• _Extrait du document_
##############################

Auto SQL, lui, permet, à partir d’un environnement Workstation de générer, d’optimiser et d’expliquer des requêtes SQL à partir de demandes en langage naturel. MicroStrategy prévient toutefois qu’il y a des précautions à prendre, notamment en matière de qualité de données, et que l’utilisateur doit effectuer des demandes spécifiques, en connaissance du modèle des données interrogées. Par ailleurs, Auto SQL n’est pas encore capable de traiter les schémas les plus vastes comprenant de « multiples » tables et namespaces, tout comme il ne reçoit pas encore l’ensemble des noms de colonnes en provenance de BigQuery.
Enfin, Auto Bot peut être considérée comme une version personnalisable d’Auto Answers pour les tableaux de bord embarqués dans des applications ou sur des sites Web tiers.
Le tout serait aisément configurable, selon le directeur avant-vente qui évoque une démonstration montée en quelques minutes pour le besoin d’un rendez-vous client… démonstration finalement menée par le client lui-même à partir d’un accès à la plateforme.
L’IA comme « élément déclencheur » de migrations vers le cloud
Les fonctions de MicroStrategy AI sont exclusivement disponibles dans les environnements cloud. C’est un choix délibéré, selon Emmanuel Brochard.
« Toutes les nouvelles fonctionnalités relatives à l'AI sont disponibles dans l’offre cloud. C’est clairement l’objectif », confirme-t-il. « Nous nous sommes attelés depuis deux ans à accompagner nos clients dans la migration de leurs solutions on-premise vers le cloud. Aujourd’hui, nous avons plus de 50 % de clients qui sont dans le cloud et nous avons beaucoup de projets de migration qui démarrent en 2024 », assure le directeur général international, s’en renseigner de chiffres exacts.

##############################

• _Objectif de la tâche_
Recopiez à l'identique le passage de l'extrait sur MicroStrategy AI qui va de « Le tout serait » jusqu'à « à la plateforme. » inclus. Les lignes ci-dessous proviennent d'une source distincte de l'extrait sur MicroStrategy AI.

• _Données étudiées_
##############################

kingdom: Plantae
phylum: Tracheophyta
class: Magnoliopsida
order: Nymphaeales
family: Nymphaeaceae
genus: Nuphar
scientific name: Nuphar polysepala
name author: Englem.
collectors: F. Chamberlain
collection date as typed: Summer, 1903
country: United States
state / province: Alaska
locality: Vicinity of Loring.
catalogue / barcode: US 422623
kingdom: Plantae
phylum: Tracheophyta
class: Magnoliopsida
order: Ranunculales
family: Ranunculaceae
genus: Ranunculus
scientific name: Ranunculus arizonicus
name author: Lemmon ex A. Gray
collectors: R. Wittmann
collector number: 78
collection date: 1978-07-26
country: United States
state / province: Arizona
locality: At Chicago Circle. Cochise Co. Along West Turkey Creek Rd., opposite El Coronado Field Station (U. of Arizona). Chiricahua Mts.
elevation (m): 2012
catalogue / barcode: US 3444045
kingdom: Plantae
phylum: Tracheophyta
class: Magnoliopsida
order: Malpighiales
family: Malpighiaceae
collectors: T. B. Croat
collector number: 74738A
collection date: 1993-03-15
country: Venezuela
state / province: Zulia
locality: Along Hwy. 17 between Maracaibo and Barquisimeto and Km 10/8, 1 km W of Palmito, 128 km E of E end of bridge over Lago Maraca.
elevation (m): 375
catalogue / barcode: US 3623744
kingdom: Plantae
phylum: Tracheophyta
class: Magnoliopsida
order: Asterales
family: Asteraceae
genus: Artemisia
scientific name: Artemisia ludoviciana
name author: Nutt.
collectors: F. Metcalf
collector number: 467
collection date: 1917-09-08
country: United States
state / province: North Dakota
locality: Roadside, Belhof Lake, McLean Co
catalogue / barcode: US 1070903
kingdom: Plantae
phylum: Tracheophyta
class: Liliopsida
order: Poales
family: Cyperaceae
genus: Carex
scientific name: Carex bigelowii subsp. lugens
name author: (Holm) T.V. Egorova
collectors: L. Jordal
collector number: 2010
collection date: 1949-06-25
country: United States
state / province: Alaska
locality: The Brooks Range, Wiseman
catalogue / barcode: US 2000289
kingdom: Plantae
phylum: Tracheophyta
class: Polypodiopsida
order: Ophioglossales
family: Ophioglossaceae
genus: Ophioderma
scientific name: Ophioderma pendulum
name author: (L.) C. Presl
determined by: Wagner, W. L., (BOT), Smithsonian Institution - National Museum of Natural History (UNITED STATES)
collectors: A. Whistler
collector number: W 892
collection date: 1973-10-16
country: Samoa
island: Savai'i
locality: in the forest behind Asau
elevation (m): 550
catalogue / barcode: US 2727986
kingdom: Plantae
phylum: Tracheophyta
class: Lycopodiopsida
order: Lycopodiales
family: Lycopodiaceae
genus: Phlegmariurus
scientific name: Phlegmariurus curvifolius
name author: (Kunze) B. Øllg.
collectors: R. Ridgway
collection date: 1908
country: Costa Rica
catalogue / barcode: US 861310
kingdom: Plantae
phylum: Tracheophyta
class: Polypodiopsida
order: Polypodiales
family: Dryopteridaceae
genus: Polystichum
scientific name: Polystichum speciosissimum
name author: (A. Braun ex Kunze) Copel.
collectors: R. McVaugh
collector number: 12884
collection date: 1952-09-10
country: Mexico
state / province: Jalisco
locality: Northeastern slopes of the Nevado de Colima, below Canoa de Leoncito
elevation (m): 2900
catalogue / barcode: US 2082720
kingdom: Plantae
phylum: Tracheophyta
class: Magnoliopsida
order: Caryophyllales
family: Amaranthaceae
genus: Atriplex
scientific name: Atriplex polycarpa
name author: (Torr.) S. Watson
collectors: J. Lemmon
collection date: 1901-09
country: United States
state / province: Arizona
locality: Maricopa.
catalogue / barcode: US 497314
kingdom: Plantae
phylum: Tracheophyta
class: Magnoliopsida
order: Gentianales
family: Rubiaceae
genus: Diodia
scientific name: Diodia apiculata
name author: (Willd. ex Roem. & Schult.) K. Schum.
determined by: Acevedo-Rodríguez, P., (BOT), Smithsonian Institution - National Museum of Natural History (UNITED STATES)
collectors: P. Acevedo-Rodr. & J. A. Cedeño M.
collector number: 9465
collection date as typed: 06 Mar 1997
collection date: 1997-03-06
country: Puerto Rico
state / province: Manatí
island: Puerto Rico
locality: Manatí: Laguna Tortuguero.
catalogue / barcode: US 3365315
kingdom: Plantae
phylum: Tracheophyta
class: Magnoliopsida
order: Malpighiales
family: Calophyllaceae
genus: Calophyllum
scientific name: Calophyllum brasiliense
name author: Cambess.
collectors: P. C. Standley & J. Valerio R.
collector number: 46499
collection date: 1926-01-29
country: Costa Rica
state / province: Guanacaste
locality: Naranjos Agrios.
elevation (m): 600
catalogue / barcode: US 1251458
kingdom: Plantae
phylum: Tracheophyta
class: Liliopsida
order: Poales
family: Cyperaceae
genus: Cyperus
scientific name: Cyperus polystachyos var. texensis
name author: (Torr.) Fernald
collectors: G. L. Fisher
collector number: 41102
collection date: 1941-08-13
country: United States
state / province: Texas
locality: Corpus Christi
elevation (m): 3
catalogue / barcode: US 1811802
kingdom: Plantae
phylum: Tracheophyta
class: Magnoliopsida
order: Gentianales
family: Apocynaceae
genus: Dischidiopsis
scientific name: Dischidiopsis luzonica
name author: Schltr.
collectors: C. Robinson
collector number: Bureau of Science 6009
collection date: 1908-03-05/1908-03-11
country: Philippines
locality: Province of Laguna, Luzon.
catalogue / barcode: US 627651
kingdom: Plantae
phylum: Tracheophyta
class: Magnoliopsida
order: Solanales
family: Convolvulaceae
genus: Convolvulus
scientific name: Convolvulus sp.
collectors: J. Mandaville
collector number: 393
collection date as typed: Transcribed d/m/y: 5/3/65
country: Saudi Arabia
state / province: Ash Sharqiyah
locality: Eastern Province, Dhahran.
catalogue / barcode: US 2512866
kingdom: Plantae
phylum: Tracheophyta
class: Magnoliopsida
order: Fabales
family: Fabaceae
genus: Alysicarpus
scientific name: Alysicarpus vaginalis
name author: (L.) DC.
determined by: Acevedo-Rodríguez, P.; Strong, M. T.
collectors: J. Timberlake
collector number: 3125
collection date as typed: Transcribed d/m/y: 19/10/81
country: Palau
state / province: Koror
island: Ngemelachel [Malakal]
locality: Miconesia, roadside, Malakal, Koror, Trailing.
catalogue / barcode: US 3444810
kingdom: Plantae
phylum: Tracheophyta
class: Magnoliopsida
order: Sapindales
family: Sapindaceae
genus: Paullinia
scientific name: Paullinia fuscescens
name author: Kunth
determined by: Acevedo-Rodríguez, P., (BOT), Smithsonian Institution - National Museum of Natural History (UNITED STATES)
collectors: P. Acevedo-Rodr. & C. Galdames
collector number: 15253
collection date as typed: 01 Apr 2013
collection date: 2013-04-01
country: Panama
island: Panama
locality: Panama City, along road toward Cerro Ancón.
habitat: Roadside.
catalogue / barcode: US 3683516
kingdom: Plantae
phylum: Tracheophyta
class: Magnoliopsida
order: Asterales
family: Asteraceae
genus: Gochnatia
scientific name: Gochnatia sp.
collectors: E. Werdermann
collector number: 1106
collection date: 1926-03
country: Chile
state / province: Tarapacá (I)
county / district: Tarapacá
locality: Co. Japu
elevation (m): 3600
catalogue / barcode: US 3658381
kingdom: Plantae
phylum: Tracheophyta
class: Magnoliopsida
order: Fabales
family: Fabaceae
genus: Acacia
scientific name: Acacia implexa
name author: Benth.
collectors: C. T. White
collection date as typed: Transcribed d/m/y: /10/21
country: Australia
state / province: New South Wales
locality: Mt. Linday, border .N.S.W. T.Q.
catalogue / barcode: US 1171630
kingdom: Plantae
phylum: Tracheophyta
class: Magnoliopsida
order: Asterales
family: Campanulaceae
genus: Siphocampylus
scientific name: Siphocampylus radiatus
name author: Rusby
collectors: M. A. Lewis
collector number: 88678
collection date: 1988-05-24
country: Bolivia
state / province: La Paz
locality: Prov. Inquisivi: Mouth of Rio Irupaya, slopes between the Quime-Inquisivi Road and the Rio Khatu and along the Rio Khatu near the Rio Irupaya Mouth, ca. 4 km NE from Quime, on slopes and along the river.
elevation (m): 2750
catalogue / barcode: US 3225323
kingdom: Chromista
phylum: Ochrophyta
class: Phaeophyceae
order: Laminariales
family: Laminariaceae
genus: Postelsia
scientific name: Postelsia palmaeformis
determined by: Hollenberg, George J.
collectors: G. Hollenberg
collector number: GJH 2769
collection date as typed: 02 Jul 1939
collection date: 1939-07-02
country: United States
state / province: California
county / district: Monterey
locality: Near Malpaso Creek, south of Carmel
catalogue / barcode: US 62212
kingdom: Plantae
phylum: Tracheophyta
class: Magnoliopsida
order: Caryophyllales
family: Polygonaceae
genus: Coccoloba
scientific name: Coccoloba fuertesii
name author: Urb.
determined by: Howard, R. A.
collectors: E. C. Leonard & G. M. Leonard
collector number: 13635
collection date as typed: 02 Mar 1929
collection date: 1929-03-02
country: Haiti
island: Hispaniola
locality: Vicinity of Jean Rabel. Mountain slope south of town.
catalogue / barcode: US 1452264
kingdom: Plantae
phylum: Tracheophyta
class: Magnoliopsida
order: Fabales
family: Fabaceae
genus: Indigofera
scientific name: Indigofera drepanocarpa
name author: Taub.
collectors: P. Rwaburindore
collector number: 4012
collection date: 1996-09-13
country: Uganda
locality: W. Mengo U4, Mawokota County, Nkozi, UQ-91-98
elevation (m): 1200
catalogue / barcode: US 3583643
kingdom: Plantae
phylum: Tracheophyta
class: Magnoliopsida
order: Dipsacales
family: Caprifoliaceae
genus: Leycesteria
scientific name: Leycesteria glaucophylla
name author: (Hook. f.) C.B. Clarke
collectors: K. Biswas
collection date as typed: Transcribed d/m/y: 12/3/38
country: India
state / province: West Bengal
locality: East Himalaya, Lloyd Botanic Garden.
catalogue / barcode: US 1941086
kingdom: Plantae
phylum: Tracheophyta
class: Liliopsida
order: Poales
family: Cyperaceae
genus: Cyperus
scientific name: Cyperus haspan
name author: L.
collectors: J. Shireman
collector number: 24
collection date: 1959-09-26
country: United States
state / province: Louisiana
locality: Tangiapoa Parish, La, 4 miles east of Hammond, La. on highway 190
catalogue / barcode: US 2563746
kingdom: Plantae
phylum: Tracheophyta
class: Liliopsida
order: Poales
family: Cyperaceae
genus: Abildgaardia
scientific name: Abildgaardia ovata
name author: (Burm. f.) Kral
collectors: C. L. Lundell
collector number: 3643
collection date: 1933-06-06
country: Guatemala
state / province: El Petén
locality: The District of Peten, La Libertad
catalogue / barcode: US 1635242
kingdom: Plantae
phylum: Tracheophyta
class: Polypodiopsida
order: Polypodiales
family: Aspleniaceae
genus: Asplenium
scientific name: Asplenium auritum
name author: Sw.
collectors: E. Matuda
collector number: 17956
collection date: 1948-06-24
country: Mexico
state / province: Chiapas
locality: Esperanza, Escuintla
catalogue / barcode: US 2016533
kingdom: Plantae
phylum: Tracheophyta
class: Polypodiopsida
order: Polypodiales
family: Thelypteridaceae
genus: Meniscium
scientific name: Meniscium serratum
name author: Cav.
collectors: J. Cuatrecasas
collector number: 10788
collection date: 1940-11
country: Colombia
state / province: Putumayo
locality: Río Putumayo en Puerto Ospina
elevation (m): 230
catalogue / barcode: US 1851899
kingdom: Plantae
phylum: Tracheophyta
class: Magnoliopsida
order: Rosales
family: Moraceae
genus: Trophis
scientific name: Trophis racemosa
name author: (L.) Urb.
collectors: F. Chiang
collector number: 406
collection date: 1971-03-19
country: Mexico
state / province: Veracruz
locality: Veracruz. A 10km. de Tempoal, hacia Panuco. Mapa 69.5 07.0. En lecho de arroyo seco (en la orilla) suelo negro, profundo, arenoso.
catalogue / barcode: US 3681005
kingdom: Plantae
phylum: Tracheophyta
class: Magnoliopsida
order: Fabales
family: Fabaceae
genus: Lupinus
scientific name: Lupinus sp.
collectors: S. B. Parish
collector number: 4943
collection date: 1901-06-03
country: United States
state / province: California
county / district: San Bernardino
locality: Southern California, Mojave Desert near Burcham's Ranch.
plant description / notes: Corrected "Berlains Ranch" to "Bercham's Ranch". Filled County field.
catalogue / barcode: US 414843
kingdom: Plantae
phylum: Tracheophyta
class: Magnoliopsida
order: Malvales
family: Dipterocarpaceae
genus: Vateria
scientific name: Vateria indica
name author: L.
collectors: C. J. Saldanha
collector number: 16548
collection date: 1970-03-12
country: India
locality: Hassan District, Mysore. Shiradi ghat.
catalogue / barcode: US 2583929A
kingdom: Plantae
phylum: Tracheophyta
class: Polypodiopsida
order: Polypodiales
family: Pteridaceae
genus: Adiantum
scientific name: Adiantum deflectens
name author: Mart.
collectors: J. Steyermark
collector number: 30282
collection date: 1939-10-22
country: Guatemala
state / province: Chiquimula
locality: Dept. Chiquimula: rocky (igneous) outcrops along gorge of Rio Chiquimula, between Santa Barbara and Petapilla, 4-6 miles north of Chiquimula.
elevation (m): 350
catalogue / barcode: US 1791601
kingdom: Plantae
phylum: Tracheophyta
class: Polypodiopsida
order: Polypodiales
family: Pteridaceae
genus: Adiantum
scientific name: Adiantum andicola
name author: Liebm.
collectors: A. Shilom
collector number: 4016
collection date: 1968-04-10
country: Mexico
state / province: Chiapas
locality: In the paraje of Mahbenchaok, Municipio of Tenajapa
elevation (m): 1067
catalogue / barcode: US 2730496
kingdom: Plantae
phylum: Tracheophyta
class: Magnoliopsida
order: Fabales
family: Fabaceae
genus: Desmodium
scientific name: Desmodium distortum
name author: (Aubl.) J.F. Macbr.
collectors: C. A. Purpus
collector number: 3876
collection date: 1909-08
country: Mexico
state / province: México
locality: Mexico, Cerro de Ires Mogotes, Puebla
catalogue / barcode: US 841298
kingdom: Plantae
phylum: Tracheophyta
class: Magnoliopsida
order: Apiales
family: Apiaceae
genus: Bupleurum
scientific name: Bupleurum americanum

##############################

• _Résultat de la tâche_
Le tout serait aisément configurable, selon le directeur avant-vente qui évoque une démonstration montée en quelques minutes pour le besoin d’un rendez-vous client… démonstration finalement menée par le client lui-même à partir d’un accès à la plateforme.